Mais qui en sont les victimes ? Kaminsky affirme que « lorsque vous volez une banque, les gens sont fâchés. Mais lorsque vous volez un annonceur, ses statistiques étant élevé il sera heureux ». Pour lui, « dans la publicité, vous pouvez réaliser des millions de dollars de fraude et personne ne s’en apercevra.
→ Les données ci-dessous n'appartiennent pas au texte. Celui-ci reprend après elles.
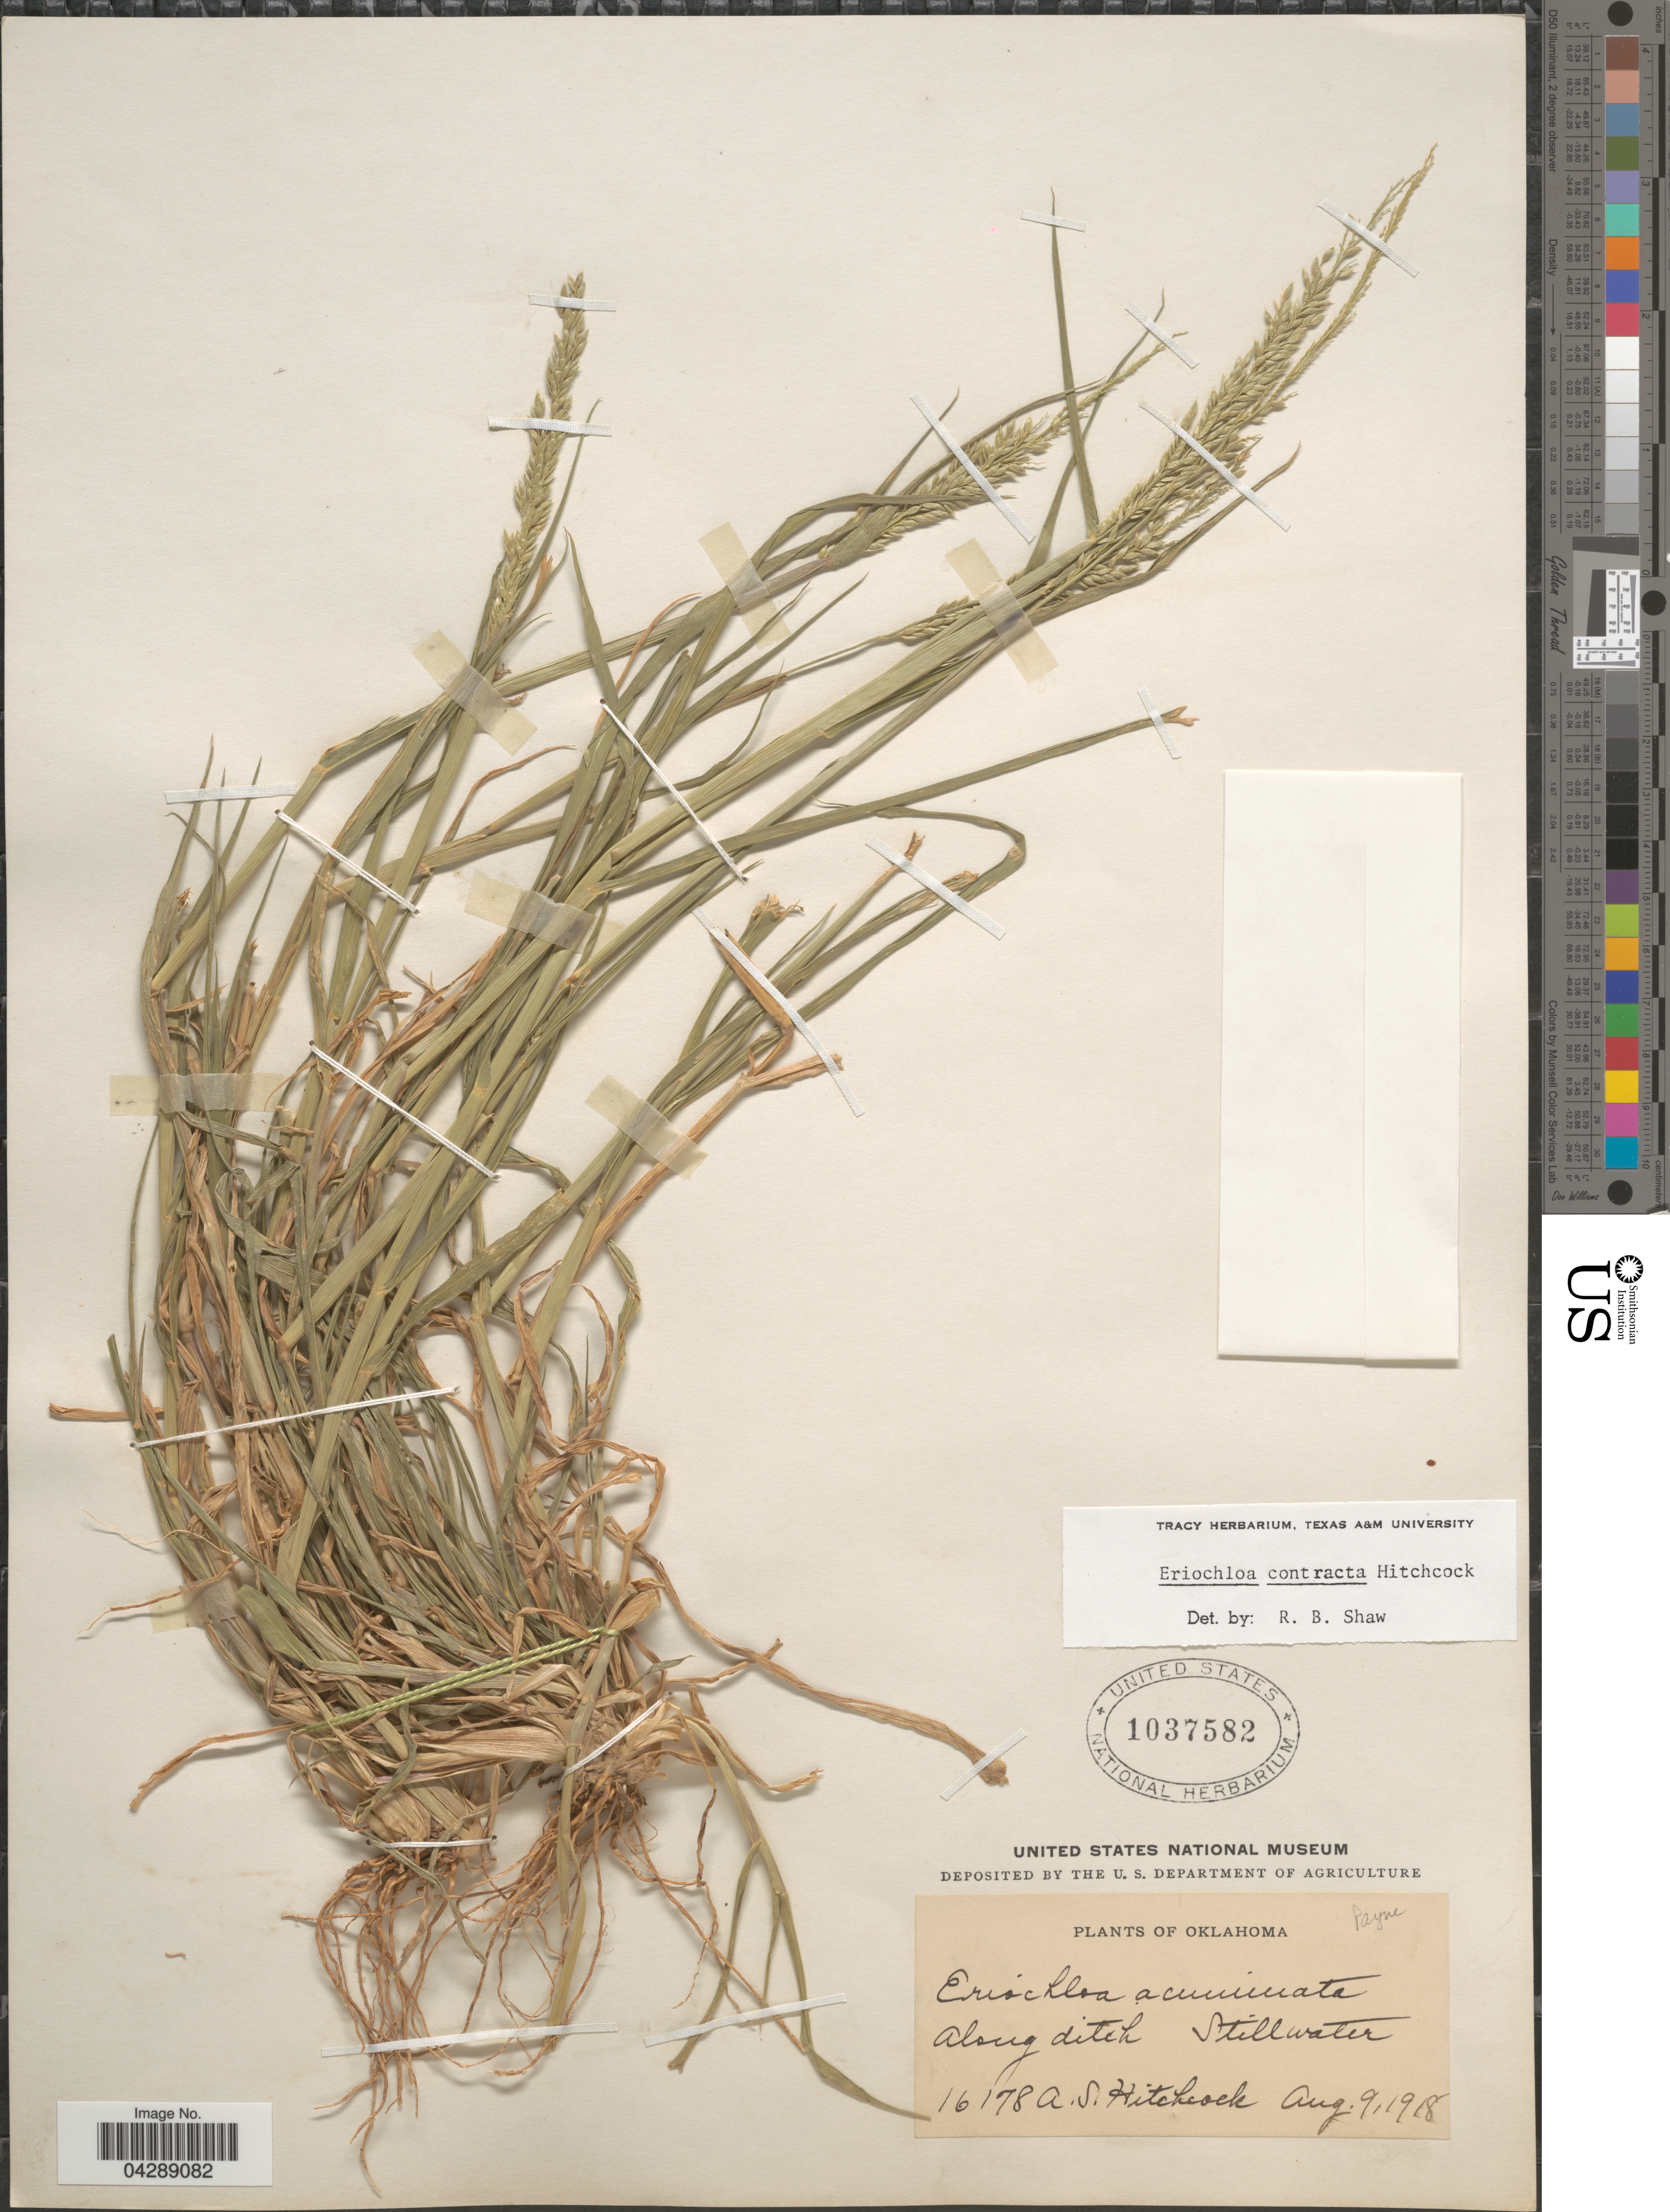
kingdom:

En fait, les gens sont heureux parce que le nombre de clics a augmenté ». Mais en dehors des annonceurs, Kaminsky pense que d’autres victimes sont les directeurs des systèmes d’information (DSI) de grandes entreprises : « ils sont les victimes parce qu’en général ce sont les personnes dont les ordinateurs ont été attaqués ». Et de préciser que « si vous êtes un DSI et que votre travail est de protéger le réseau, alors la fraude au clic est la cause d’une grande catégorie de menaces auxquelles vous aurez à faire face ».
S’il y a peu de chances que la fraude au clic dispose d’une place de choix à l’ordre du jour des priorités des DSI et de leurs équipes de sécurité, Kaminsky pense que ce type d’activité nuit aux entreprises d’une manière plus fondamentale dans la mesure où elle remet en cause internet comme outil générateur d’activité économique : « l’écosystème tout entier est menacé par la fraude au clic », a-t-il avancé, « Pourquoi ? Parce que cela coûte de l’argent pour concevoir le web et si l’argent est siphonné par des personnes qui ne participent pas à sa conception, alors les business légitimes vont devoir travailler plus et plus pour produire de moins en moins ».
D’après une estimation de la société américaine White Ops, spécialisée dans la sécurité des publicités en ligne, en association avec l’Association of National Advertisers, la fraude au clic pourrait coûter 7,2 milliards de dollars à l’industrie de la publicité dans le monde entier durant l’année 2016. La DGCCRF, l’administration française relevant du ministère de l’Économie, chiffre à 163 milliards de dollars son estimation du volume de l’industrie de la publicité en ligne courant 2016.